* Problem:
In the lines below, look for "Notify". Copy each line where it appears.

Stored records
= = = =

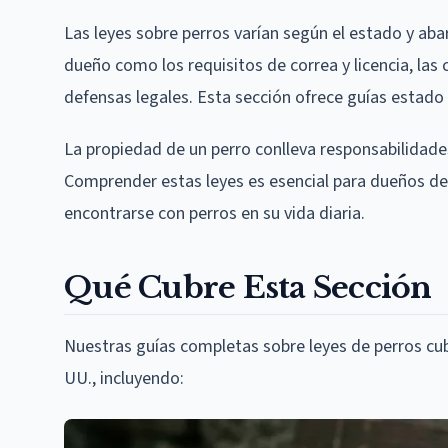
Las leyes sobre perros varían según el estado y aba
dueño como los requisitos de correa y licencia, las c
defensas legales. Esta sección ofrece guías estado
La propiedad de un perro conlleva responsabilidades
Comprender estas leyes es esencial para dueños d
encontrarse con perros en su vida diaria.
Qué Cubre Esta Sección
Nuestras guías completas sobre leyes de perros cub
UU., incluyendo:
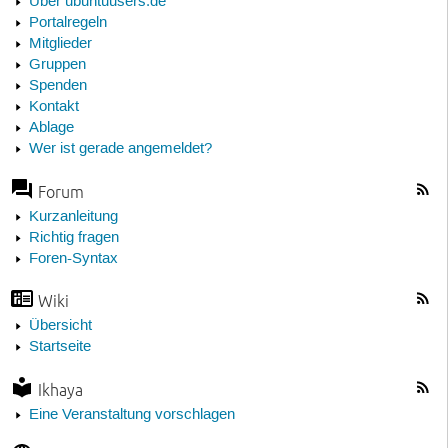
Über ubuntuusers.de
Portalregeln
Mitglieder
Gruppen
Spenden
Kontakt
Ablage
Wer ist gerade angemeldet?
Forum
Kurzanleitung
Richtig fragen
Foren-Syntax
Wiki
Übersicht
Startseite
Ikhaya
Eine Veranstaltung vorschlagen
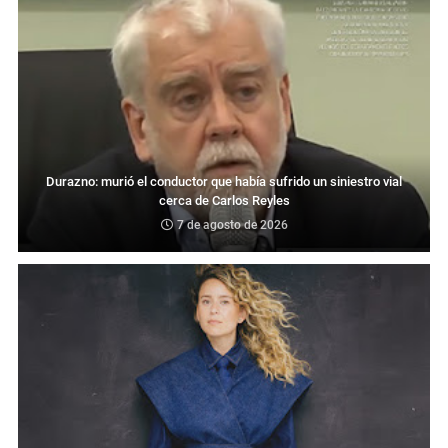
Durazno: murió el conductor que había sufrido un siniestro vial
cerca de Carlos Reyles
7 de agosto de 2026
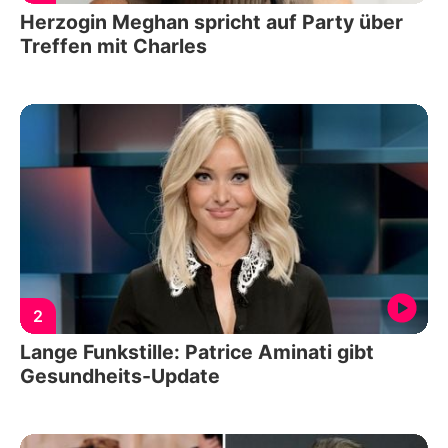
Herzogin Meghan spricht auf Party über
Treffen mit Charles
2
Lange Funkstille: Patrice Aminati gibt
Gesundheits-Update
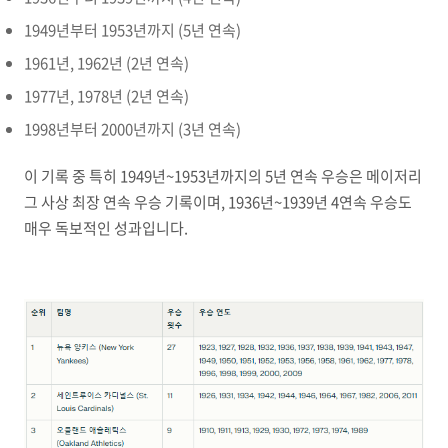
1949년부터 1953년까지 (5년 연속)
1961년, 1962년 (2년 연속)
1977년, 1978년 (2년 연속)
1998년부터 2000년까지 (3년 연속)
이 기록 중 특히 1949년~1953년까지의 5년 연속 우승은 메이저리
그 사상 최장 연속 우승 기록이며, 1936년~1939년 4연속 우승도
매우 독보적인 성과입니다.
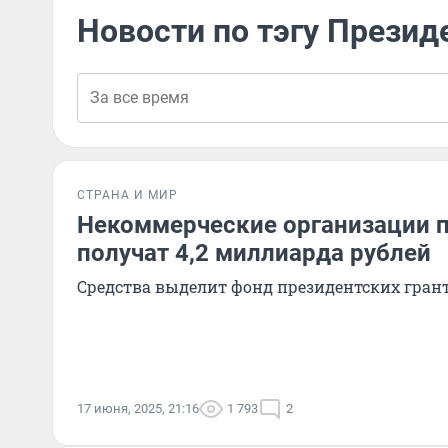
Новости по тэгу Презид
СТРАНА И МИР
Некоммерческие организации п
получат 4,2 миллиарда рублей
Средства выделит фонд президентских гран
17 июня, 2025, 21:16
1 793
2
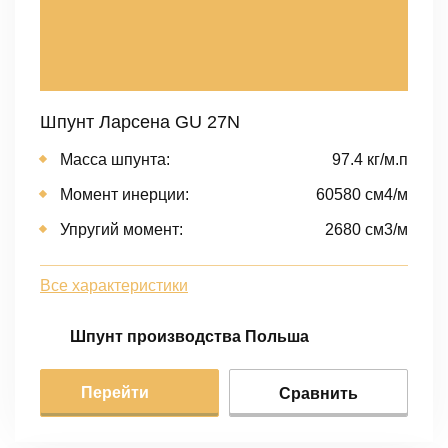
Шпунт Ларсена GU 27N
Масса шпунта:
97.4 кг/м.п
Момент инерции:
60580 cм4/м
Упругий момент:
2680 cм3/м
Все характеристики
Шпунт производства Польша
Перейти
Сравнить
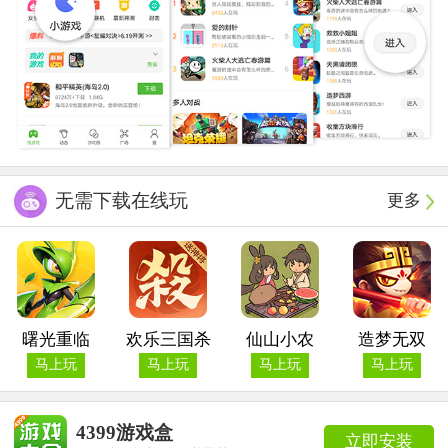
无需下载在线玩
更多
曙光重临
欢乐三国杀
仙山小农
造梦无双
马上玩
马上玩
马上玩
马上玩
4399游戏盒
立即安装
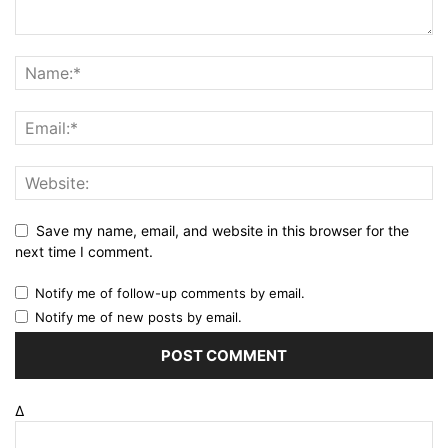
Save my name, email, and website in this browser for the
next time I comment.
Notify me of follow-up comments by email.
Notify me of new posts by email.
Δ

= = = =

* Answer below:
Notify me of follow-up comments by email.
Notify me of new posts by email.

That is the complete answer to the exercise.